Dedham Vale lies along the River Stour, which forms the border of Suffolk to the north with Essex to the south, and in particular the short stretch of the river's valley area between Manningtree and Smallbridge Farm, a mile east of Bures. It includes the village of Dedham in Essex, from which it takes its name.

The Vale is renowned for its beauty and the inspiration it has given to artists. (It is a designated 'Area of Outstanding Natural Beauty'). Dedham Vale comprises It is part of the area known since the artist's lifetime as Constable Country, as it was made famous by the paintings of John Constable. Among many other works of the area is his 1802 painting Dedham Vale in the Victoria and Albert Museum in London.[1]

Land use

Dedham Vale supports a viable and diverse agriculture with a mix of farm sizes. The majority of the land in the valley is still farmed despite development pressures. Farming is the primary tool for supporting the area's landscape and wildlife. In Arger Fen (designated a 'Site of Special Scientific Interest') are areas of ancient woodland, meadow and fen.[2]


Throughout the valley Eocene and glacial deposits overlay chalk deposited during the Cretaceous period. London Clay and sands are often exposed on the valley sides as the river and its tributaries cut through the deposits.
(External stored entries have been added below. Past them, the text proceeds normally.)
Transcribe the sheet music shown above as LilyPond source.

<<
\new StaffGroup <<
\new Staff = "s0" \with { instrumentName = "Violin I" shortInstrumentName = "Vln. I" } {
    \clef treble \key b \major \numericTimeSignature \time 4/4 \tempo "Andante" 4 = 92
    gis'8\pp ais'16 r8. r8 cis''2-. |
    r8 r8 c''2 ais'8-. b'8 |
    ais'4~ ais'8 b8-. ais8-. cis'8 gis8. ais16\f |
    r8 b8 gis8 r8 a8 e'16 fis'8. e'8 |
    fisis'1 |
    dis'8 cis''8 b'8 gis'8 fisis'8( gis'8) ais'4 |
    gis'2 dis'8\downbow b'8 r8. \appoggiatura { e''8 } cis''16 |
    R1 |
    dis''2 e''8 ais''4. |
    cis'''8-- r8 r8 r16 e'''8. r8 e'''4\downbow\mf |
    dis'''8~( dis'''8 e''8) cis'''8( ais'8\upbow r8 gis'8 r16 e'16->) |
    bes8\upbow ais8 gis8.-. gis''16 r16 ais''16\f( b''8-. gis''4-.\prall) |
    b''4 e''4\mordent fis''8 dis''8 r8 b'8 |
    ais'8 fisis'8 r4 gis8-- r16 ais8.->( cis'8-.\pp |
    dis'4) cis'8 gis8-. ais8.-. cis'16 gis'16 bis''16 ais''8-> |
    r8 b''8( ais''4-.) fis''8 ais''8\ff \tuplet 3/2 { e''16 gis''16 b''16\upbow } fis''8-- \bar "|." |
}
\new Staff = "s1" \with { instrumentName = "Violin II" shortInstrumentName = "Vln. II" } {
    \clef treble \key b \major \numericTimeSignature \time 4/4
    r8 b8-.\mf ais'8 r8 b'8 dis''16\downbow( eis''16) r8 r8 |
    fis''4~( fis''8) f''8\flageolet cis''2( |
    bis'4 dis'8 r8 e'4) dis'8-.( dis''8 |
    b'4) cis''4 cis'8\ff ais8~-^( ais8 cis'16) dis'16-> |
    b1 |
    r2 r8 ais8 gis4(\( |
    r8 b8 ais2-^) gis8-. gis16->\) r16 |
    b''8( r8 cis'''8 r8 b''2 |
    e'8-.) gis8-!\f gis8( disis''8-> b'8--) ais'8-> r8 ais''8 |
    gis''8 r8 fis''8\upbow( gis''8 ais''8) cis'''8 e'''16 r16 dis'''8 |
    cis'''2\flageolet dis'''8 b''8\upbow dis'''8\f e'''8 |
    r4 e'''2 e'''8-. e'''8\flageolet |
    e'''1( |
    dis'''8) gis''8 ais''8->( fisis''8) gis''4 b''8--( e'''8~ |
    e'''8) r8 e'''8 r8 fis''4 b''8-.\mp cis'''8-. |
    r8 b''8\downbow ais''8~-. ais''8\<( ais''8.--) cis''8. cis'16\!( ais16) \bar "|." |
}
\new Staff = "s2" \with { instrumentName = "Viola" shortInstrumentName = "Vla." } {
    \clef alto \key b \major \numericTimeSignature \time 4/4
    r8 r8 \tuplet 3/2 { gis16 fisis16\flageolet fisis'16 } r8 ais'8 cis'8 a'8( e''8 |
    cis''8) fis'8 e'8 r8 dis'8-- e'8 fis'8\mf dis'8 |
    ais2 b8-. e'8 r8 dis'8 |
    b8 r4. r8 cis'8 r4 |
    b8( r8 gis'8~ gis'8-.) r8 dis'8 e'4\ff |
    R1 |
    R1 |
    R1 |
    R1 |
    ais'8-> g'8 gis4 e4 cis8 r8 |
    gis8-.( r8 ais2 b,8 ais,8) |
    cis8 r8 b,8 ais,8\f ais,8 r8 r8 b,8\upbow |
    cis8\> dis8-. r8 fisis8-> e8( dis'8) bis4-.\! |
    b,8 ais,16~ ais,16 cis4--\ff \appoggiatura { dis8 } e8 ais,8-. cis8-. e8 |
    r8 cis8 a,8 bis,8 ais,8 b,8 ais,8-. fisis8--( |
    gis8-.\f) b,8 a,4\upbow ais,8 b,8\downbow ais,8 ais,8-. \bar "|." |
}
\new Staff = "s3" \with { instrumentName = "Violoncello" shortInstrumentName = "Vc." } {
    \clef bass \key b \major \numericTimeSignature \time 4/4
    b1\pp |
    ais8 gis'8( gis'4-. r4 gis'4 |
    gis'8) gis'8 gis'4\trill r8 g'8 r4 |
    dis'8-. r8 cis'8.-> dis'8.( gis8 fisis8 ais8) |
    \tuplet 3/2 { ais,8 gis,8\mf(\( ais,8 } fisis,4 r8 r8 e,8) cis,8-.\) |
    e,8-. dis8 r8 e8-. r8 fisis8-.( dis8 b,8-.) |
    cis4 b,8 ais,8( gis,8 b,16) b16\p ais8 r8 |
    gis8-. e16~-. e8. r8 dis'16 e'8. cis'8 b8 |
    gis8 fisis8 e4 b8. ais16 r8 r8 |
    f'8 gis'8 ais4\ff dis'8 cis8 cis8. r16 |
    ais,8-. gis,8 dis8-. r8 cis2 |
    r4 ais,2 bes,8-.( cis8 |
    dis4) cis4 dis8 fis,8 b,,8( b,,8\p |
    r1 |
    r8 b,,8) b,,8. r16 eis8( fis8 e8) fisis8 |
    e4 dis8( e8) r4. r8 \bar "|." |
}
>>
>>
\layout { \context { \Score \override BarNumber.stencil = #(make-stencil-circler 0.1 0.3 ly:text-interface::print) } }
The composition of these layers and where they occur is paramount in determining what species will grow, which habitats can occur and how the area is farmed.


Wildfowl on River Stour

The River Stour is the key landscape focus for the valley, its course is defined by bank-side trees and wet meadows. It supports a variety of riparian (river) habitats.

The valley floor has a large areas of functioning floodplain. Water quality is good, meeting levels demanded in regulations. The catchment meets sustainable demands for water supply, flood control and recreational use, whilst retaining an unspoilt character and healthy ecosystem.

The river has become an important method of controlling water levels both in the surrounding countryside and irrigating crops.

Human influence

Humans have had a great influence on the landscape including building isolated settlements, transport links and churches. Agricultural workers divided up the land to plant crops, grow timber and graze animals.

The landscape continues to change as changing agricultural practices, increased leisure time and an awareness of environmental concerns all contribute to development of the Stour valley.